O’Ree finally broke down the league’s invisible black door 64 years ago, Jan. 18, 1958, when the Bruins summoned him from the minor league Quebec Aces — where he once played with Canadiens legend-to-be Jean Beliveau — to play in a home-and-home with the Habs.
“Coming up and breaking the color barrier was just fantastic,” O’Ree recalled later Tuesday night. “I didn’t realize I broke the color barrier until I read it in the paper the next day.”
O’Ree was 23, strong, lightning fast, and blind in one eye. His eye injured as a teenager while playing junior hockey, he told only his trusted brother Richard and sister Betty, for fear that others too easily would use it as yet one more excuse to keep him from his dream. He didn’t need more “buts” heaved on to the pile of doubt and discrimination.
“I told myself, ‘Willie, forget about what you can’t see and focus on what you can see.’ ” he recalled Tuesday night.
O’Ree’s long playing career in the minor pros, most of it in the Western League, came to an end in the spring of 1979 with the San Diego Hawks. He was 43 at the time, 18 years removed from his last NHL twirl with the 1960-61 Bruins.
Out of hockey entirely, he spent upward of the next 20 years in a variety of jobs, the longest of which was working security at the iconic Hotel del Coronado in San Diego.
O’Ree was still on that hotel job in the late ’90s when Bryant McBride, then in the NHL front office, knocked unannounced on the front door of his home. McBride, with an assist to Lou Vairo, ex-coach of Team USA, was the one who recovered O’Ree’s story, helped bring it to light in the league’s Manhattan office.
With commissioner Gary Bettman’s urging, McBride was in San Diego that day to measure O’Ree’s interest in working for the league, to tell his story, ultimately fill a role to encourage kids of color, often in innercity neighborhoods, to get in the game.
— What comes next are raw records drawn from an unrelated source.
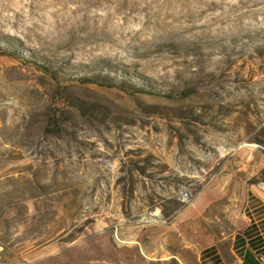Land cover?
I'll use <instances>...</instances> for the list:
<instances>
[{"label": "rangeland", "instance_id": "obj_1", "mask_svg": "<svg viewBox=\"0 0 264 264\" xmlns=\"http://www.w3.org/2000/svg\"><path fill=\"white\" fill-rule=\"evenodd\" d=\"M0 45V262L159 264L146 234L264 154V0H0Z\"/></svg>", "mask_w": 264, "mask_h": 264}, {"label": "crops", "instance_id": "obj_2", "mask_svg": "<svg viewBox=\"0 0 264 264\" xmlns=\"http://www.w3.org/2000/svg\"><path fill=\"white\" fill-rule=\"evenodd\" d=\"M235 156L240 161L236 167L215 174L172 219L160 226L161 230L146 234L143 242L147 261L264 264V154L243 150ZM11 252L0 244V254ZM0 264L24 263L12 260Z\"/></svg>", "mask_w": 264, "mask_h": 264}, {"label": "trees", "instance_id": "obj_3", "mask_svg": "<svg viewBox=\"0 0 264 264\" xmlns=\"http://www.w3.org/2000/svg\"><path fill=\"white\" fill-rule=\"evenodd\" d=\"M0 52L1 53L10 54V55H16L17 54L16 51L3 48L1 45H0ZM31 61L36 63L42 70L46 71L50 76L56 77L55 73L46 64L37 62L35 60H31ZM80 79L81 80H85V81H94V82H97V83L99 82L96 78L88 77V76L81 77ZM105 84L110 86V85H113L114 83L108 82V83H105ZM142 90L151 92V90H149V89H143L142 88ZM185 93H187V91H185V90L180 91V94H185Z\"/></svg>", "mask_w": 264, "mask_h": 264}]
</instances>
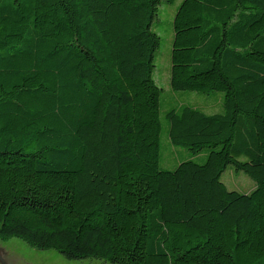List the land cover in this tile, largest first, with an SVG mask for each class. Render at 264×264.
<instances>
[{
    "label": "trees",
    "instance_id": "obj_1",
    "mask_svg": "<svg viewBox=\"0 0 264 264\" xmlns=\"http://www.w3.org/2000/svg\"><path fill=\"white\" fill-rule=\"evenodd\" d=\"M176 0H0V240L112 264H264V0H181L161 169L153 73ZM228 165L251 177L229 190Z\"/></svg>",
    "mask_w": 264,
    "mask_h": 264
},
{
    "label": "rangeland",
    "instance_id": "obj_2",
    "mask_svg": "<svg viewBox=\"0 0 264 264\" xmlns=\"http://www.w3.org/2000/svg\"><path fill=\"white\" fill-rule=\"evenodd\" d=\"M181 0H176L172 5H161L159 21L161 22L156 30L161 37L160 47L156 53L155 70L153 76L161 88L160 93V156L159 165L161 169H173V167L182 160L192 158L195 162L205 160V152L192 156L189 152L178 146L170 144L167 135V122L165 113L178 108L182 104L196 106L207 113H212L222 109V92L213 91L210 93H199L190 90H172L170 87V49L172 40V19L174 12ZM222 181L229 190L240 192H249L254 188L255 182L243 171H236L233 165H228L221 175ZM3 242L8 248L16 250L27 258L33 260L36 264H112L98 258L67 259L53 249L38 250L30 247L18 238H10Z\"/></svg>",
    "mask_w": 264,
    "mask_h": 264
},
{
    "label": "flooded vegetation",
    "instance_id": "obj_3",
    "mask_svg": "<svg viewBox=\"0 0 264 264\" xmlns=\"http://www.w3.org/2000/svg\"><path fill=\"white\" fill-rule=\"evenodd\" d=\"M0 240V264H36V261L28 260L21 253L16 252V250L8 248Z\"/></svg>",
    "mask_w": 264,
    "mask_h": 264
}]
</instances>
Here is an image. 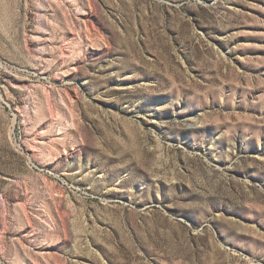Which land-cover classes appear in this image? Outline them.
Instances as JSON below:
<instances>
[{"label":"rangeland","instance_id":"rangeland-1","mask_svg":"<svg viewBox=\"0 0 264 264\" xmlns=\"http://www.w3.org/2000/svg\"><path fill=\"white\" fill-rule=\"evenodd\" d=\"M0 264H264V0H0Z\"/></svg>","mask_w":264,"mask_h":264}]
</instances>
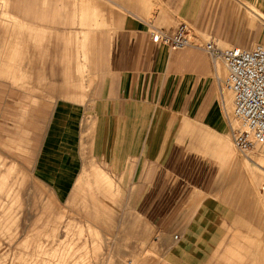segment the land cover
<instances>
[{"label":"crops","instance_id":"crops-1","mask_svg":"<svg viewBox=\"0 0 264 264\" xmlns=\"http://www.w3.org/2000/svg\"><path fill=\"white\" fill-rule=\"evenodd\" d=\"M132 5L123 8L93 97L51 100L12 88L0 98V149L31 175L30 194L44 190L75 206L89 199L107 214V228L155 247L156 264H236L235 248L252 230L247 224L243 233L226 188L227 68L203 48L176 50L152 34L187 23L200 45L251 49L264 42L250 17L264 16V0Z\"/></svg>","mask_w":264,"mask_h":264},{"label":"rangeland","instance_id":"rangeland-1","mask_svg":"<svg viewBox=\"0 0 264 264\" xmlns=\"http://www.w3.org/2000/svg\"><path fill=\"white\" fill-rule=\"evenodd\" d=\"M137 1L0 0V98L12 88L51 100L78 94L93 97L107 49L125 13L123 8L133 7ZM250 17L264 29V16L259 11ZM232 101L230 95L233 112ZM225 117L229 141L226 188L240 207L243 233L249 235L247 224L252 230L251 240L242 234L232 261L264 264V173L248 160L253 154L264 157V152L242 155L233 143L232 127L237 126L233 115L227 111ZM0 173L8 179L0 189V264L31 262L39 244L47 248L50 264H156L155 247L138 244L137 237L130 240L107 228V214L97 213L89 199L86 205L75 206L74 198L68 205L60 204L44 190L30 194L31 175L2 149ZM20 202L25 204L23 211L11 223L21 210ZM9 224L10 231L5 233Z\"/></svg>","mask_w":264,"mask_h":264},{"label":"built area","instance_id":"built-area-1","mask_svg":"<svg viewBox=\"0 0 264 264\" xmlns=\"http://www.w3.org/2000/svg\"><path fill=\"white\" fill-rule=\"evenodd\" d=\"M193 39L195 33L187 23H182L173 34H152L154 43H164L176 50L203 48L212 58L223 60L228 73L222 89L233 97L232 115L237 124L232 127L233 143L245 156L255 150L264 152V43L251 49H219L213 41L200 45Z\"/></svg>","mask_w":264,"mask_h":264},{"label":"bare ground","instance_id":"bare-ground-1","mask_svg":"<svg viewBox=\"0 0 264 264\" xmlns=\"http://www.w3.org/2000/svg\"><path fill=\"white\" fill-rule=\"evenodd\" d=\"M195 40H197V41H199V39H195ZM231 48V47H230ZM251 154H253V153H251ZM249 156V155H248ZM247 156V157H248ZM253 156H254V154H253ZM253 156H251V157H249L248 158V160L250 161V162H252V163H254V165H256L259 169H261L262 171H263V173H264V157H253ZM3 174V173H2ZM7 175V174H6ZM7 177H5L4 176V174L3 175H1V173H0V189H2L4 186H5V184H6V182H7ZM16 204V203H15ZM42 214H44L43 212H42ZM7 215V214H6ZM44 216V215H43ZM43 219V218H42ZM45 219V218H44ZM43 219V220H44ZM24 229V228H23ZM3 231V230H2ZM43 235V234H42ZM33 236V235H32ZM37 236H39V235H37ZM23 237V236H22ZM30 237H31V235H30ZM41 237V236H40ZM30 239V238H29ZM11 241V240H10ZM29 241V240H28ZM16 242V241H15ZM25 242H27V241H25ZM24 242V243H25ZM30 243V242H29ZM44 243V242H43ZM28 244V243H27ZM37 244H38V242H37ZM47 244V243H46ZM45 244V245H46ZM16 245V244H15ZM34 245V244H33ZM32 245V246H33ZM43 245V244H42ZM42 245H40L39 244V246H37L35 249H36V253L34 254V256H33V259L31 260V262H29V263H25V264H50L49 262H47V257L49 256V252H48V250H47V248L46 249H44V247L45 246H42ZM25 245H23V247H24ZM31 246V245H30ZM35 246H36V244H35ZM22 247V246H21ZM27 250L30 248L28 245H26V247H25ZM34 248V247H33ZM33 248H32V251H33ZM8 249V248H7ZM16 250V249H15ZM22 250V249H21ZM1 251V250H0ZM7 251V250H6ZM26 251V250H25ZM35 251V250H34ZM12 252V251H11ZM17 252V251H16ZM22 252V251H21ZM20 252V253H21ZM24 252V251H23ZM27 252V251H26ZM14 254H16V253H14ZM18 254V253H17ZM27 254V253H26ZM19 256H21V255H19ZM26 256V255H25ZM25 256H23V257H25ZM54 257H56L57 255L56 254H54L53 255ZM7 258V257H6ZM15 258V257H14ZM13 258V259H14ZM20 259H21V257H19ZM29 258V257H28ZM27 258V259H28ZM16 259V258H15ZM25 259V258H24ZM17 260H19V259H17ZM23 260V259H22ZM14 261V260H13ZM10 262V261H9ZM12 262V261H11ZM19 262V261H18ZM21 262V261H20ZM17 263V261L15 262V264ZM18 264V263H17ZM20 264V263H19ZM23 264V263H22ZM55 264H57V262L55 263Z\"/></svg>","mask_w":264,"mask_h":264}]
</instances>
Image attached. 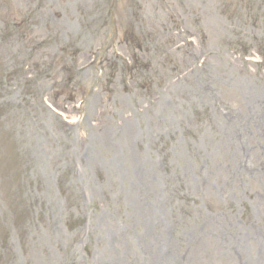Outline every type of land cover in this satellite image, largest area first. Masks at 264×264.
<instances>
[{
  "label": "rangeland",
  "instance_id": "rangeland-1",
  "mask_svg": "<svg viewBox=\"0 0 264 264\" xmlns=\"http://www.w3.org/2000/svg\"><path fill=\"white\" fill-rule=\"evenodd\" d=\"M0 264H264V0H0Z\"/></svg>",
  "mask_w": 264,
  "mask_h": 264
}]
</instances>
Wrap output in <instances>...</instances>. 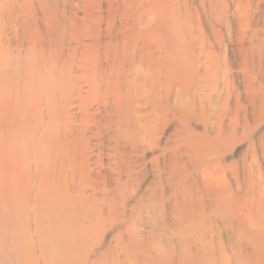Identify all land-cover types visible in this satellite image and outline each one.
<instances>
[{
	"label": "bare ground",
	"instance_id": "1",
	"mask_svg": "<svg viewBox=\"0 0 264 264\" xmlns=\"http://www.w3.org/2000/svg\"><path fill=\"white\" fill-rule=\"evenodd\" d=\"M6 2L2 8L15 3ZM257 13L263 15L262 21L256 18ZM17 29L20 28L11 33L14 38H9L8 29L0 25V110H8L9 117L8 129L0 132V160L6 153L3 159H7L9 169L8 180L1 179L0 188L5 184L12 194L18 191L19 173L26 168L17 147L18 131L11 129L17 127L18 122L15 125L14 121L26 120L32 97L29 96V65L25 63L26 68L22 67L18 61L26 31L23 34L24 29L22 32ZM28 42L29 50L24 53L27 60L23 62L29 61L38 72V66L48 69L52 82L43 91L50 93L52 87L51 93H58L54 114L59 121H56L57 127L52 125L57 128L53 139H57L55 146L59 148L60 159V163H54L55 179L82 209L95 207L103 218L114 224L129 223L131 215L143 208L161 213L165 222L177 225L183 243L185 230L191 235V240H187L193 245L180 243L177 247L178 259L185 264H225L224 258L230 254L221 253L226 246L224 241V245L220 244L222 235L226 232L224 236L230 237L229 232L239 233L237 226H259L264 233L263 192L256 197L251 188V195H241L244 186L249 190L252 185L257 171L254 168L259 166L258 172L263 169L256 155L259 151L264 159V135L255 137V130L264 117V0H29ZM63 68L68 69L69 75ZM18 69H23V74L20 72V77L14 80V70ZM77 70L82 73L76 76ZM37 97L33 96L34 100ZM73 108L76 111L72 112ZM193 124L202 130L197 131ZM171 125L174 126L170 130ZM243 140L249 144L241 157L242 166L237 158L227 162L226 156L232 147ZM48 142L45 139L46 145ZM23 146L29 149L26 143ZM132 197L142 207L132 205L130 215L127 206ZM168 234L164 229L162 236ZM125 245L120 246L118 255L127 256ZM238 251L235 252L238 254ZM165 254L161 258L157 255L164 263L167 257L172 259L173 253ZM173 257L172 261L176 258ZM131 263L132 260L128 264Z\"/></svg>",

“He was cautious, and I think understandably,” said McBride, who is both Black and a fellow Canadian, having grown up playing hockey in Sault Ste. Marie, Ontario. “I mean, he’s been out of hockey, what, nearly two decades? And now some guy he doesn’t know from New York is asking if he’d be interested in working for the league. That’s a whole lot to process.”
Now nearly a quarter-century into preaching the NHL’s “Hockey is for Everyone” gospel, O’Ree has carried his inclusion message to some 130,000 kids across North America. He was preaching it again the night his number went to the rooftop.
“I will never forget how my teammates in the Bruins locker room accepted me as one of their own,” he said, recalling his NHL debut 64 years earlier. “This was a time when some of the fans and opposing players were not ready to see a Black man in the NHL.”
The words of his late brother, Richard, still resonated a lifetime later.
“He used to say, ‘Willie, focus on the goals you set for yourself. Work hard. And Stay positive,’ “ O’Ree recalled. “This is what I tried to do every time I put on the Bruins jersey.”
There won’t be a next Willie O’Ree. He is the O’Riginal, the first, and at long last remembered.